**** Reading passage ****
It’s been a little more than a year since fans said goodbye to the venerable Concerts at the Crossing series, run by promoter/producer Scott Cullen for some 20 years, and held at the Unitarian Universalist Church at Washington Crossing in Titusville.

But the sanctuary with the gorgeous acoustics is welcoming a new series featuring a very different kind of music, and hoping that area music lovers will come out for a listen and get hooked.

Called “Cosmic Crossings,” the concert series is dedicated to electronic, ambient, experimental, and space music, and the monthly concerts will showcase live performance by electronic musicians and bands from around the region, across the country, and even around the world. Their cosmic sounds will be accompanied by lighting and multimedia visual effects, crafted by lighting designer Ken Palmer. (More about the multi-talented Palmer later.)

The series’ first evening of music will be Saturday, March 25, at 8 p.m. Tickets are $10 and all proceeds benefit the Unitarian Universalist Church at Washington Crossing.

The concert will feature Twyndyllyngs (the duo Howard Moscovitz and Bill Fox), who hail from the Allentown, Pennsylvania, area, but have an international following, thanks to performing at electro-music festivals across North American and Europe.

Future Cosmic Crossings concerts will be held on April 15, May 27, June 17, September 2, October 21, and November 11 — all Saturdays, all at the UUCWC. Look for such notable performers as George Wallace, the Time Merchant, Mike Hunter, Karl Fury, local favorites the Melting Transistor, and space music duo Guitar Pilots, among others.

The series is the brainchild of Lawrence Township resident Nick Mellis — the organizer, planner and producer of Cosmic Crossings — who has been a passionate listener and devoted concert-goer since his youth, but is not a musician himself.

“We’ll have different genres of electronic music, and we’ll be inviting artists from the different sub-genres to come in and perform,” Mellis says. “Although some artists add vocals, it’s mainly instrumental. The artists mostly work with keyboards, computers, tapes, and ‘tape loops.’”

“To me, electronic music is the 21st-century version of classical music, just a different way of looking at it,” he continues. “For example, it’s very much live, it’s symphonic, and it’s a lot closer to classical than it is to rock. A lot of these folks are inspired by classical music, and many are classically trained.”

When asked for an example of electronic music, Mellis’ mind goes first to French musician and composer Jean-Michel Jarre and his 1976 album “Oxygene.”

“In Europe, guys like Jarre are rock stars. They play huge concerts and fill stadiums, but not over here,” Mellis says. “The closest thing in the U.S. (that would draw a large audience) would be such groups as Yes and especially Pink Floyd. If you love the instrumentals they do, you’ll love the kind of music we’re presenting at Cosmic Crossings.”
****
▶ Directive A:
Answer these questions using the Cosmic Crossings article:
(i) What is the ticket price for the series' first concert?
(ii) Who creates the lighting and multimedia visual effects for the concerts?
(iii) Which album does Mellis name when asked for an example of electronic music?
▶ Directive B:
List every date the Cosmic Crossings article gives for future concerts in the series after the opening night.
▶ Directive C:
Write the next part of the Cosmic Crossings article, picking up after its final paragraph.
The entries that come next have no connection to the Cosmic Crossings article.
**** Supplied data ****
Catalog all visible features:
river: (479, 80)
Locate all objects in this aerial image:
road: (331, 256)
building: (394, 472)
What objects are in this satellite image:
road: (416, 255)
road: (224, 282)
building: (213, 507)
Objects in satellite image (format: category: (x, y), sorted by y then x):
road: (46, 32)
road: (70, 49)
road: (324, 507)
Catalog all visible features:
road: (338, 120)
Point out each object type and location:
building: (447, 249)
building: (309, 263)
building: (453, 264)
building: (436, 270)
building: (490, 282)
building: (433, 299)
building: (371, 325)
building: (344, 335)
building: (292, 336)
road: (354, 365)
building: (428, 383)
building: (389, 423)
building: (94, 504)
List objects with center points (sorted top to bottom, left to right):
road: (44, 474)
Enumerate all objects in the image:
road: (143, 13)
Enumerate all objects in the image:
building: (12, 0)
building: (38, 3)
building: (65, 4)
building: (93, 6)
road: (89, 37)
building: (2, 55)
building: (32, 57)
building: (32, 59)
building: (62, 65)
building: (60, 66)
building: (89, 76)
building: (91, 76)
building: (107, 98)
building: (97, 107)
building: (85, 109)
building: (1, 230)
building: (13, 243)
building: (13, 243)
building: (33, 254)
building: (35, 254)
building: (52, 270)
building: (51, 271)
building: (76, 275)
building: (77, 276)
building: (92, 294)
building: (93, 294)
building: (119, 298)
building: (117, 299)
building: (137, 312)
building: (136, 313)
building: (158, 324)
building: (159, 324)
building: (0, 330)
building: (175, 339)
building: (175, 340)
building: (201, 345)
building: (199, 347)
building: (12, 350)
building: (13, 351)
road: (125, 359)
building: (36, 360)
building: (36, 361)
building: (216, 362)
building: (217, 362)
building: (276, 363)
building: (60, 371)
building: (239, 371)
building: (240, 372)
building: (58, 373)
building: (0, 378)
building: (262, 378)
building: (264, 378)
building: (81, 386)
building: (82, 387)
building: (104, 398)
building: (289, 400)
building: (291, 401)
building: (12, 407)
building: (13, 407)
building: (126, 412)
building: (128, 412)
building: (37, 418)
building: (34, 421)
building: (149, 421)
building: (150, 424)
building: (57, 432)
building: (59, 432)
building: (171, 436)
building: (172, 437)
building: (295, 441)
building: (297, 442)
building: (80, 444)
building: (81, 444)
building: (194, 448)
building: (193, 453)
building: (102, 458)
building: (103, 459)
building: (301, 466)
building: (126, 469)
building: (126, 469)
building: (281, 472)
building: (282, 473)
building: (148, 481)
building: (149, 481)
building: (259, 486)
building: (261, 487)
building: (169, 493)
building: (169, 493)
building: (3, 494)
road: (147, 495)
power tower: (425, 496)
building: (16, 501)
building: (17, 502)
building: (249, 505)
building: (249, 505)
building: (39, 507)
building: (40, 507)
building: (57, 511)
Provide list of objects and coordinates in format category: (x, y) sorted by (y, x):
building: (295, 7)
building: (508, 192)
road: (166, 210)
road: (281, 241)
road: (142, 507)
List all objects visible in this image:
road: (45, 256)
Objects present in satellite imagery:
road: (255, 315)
****
▶ Answer A:
(i) $10
(ii) Ken Palmer
(iii) "Oxygene," released in 1976 by Jean-Michel Jarre

▶ Answer B:
April 15, May 27, June 17, September 2, October 21, November 11

▶ Answer C:
Do not expect a slick show with the typical verse-chorus-verse-chorus type of song, since electronic and space music are created as they are being played.

“It’s not like performing a conventional song where you can rehearse,” Mellis says. “It’s very atmospheric and in-the-moment. A lot of creativity happens on the spot. You can’t replicate your songs and albums with this style. The concerts are all improvised and it’s ‘create as you go.’”

Although Jarre is Mellis’ favorite elder statesman of the genre, Brian Eno is also one of the “granddaddies” of electronic/ambient music. The former member of the British group Roxy Music, prominent producer, and multi-instrumentalist has had quite a solo and collaborative output starting in the 1970s, including “Here Come the Warm Jets,” “Another Green World,” “Taking Tiger Mountain,” “Ambient 1: Music for Airports,” and, with King Crimson’s Robert Fripp, “No Pussyfooting,” among other projects just in that decade.

All were minimalist, dreamy, mostly instrumental recordings that opened the gates for other instrumentalists to follow.

Then there’s Kraftwerk, the German quartet famous for “Autobahn” (1974) and the much-sampled “Trans-Europe Express” (1977). They’ve been a major influence on a variety of modern pop music sub-genres, including synthpop, hip-hop, club, and techno music — the latter being that throbbing, hypnotic stuff you might have heard if you’ve been to a club lately.

Other famed electronic and space music composers and performers run the gamut from the mainstream Vangelis and even New Age music superstar Yanni, to those on the academic side, pioneers such as Karlheinz Stockhausen.

In between are a myriad of groups and individuals, but the prolific German electronic music collective/ensemble Tangerine Dream stands out as one of Mellis’ favorites.

In the last decade or so, thanks to big leaps in technology and social media, electronic artists, DJs, producers of dance-oriented music have flourished, even become mainstream.

Yet making and performing space music, ambient music, and electronica still seems to be a labor of love, at least in the United States. Mellis says it will probably not pay the rent, unless you’re Jarre or Vangelis.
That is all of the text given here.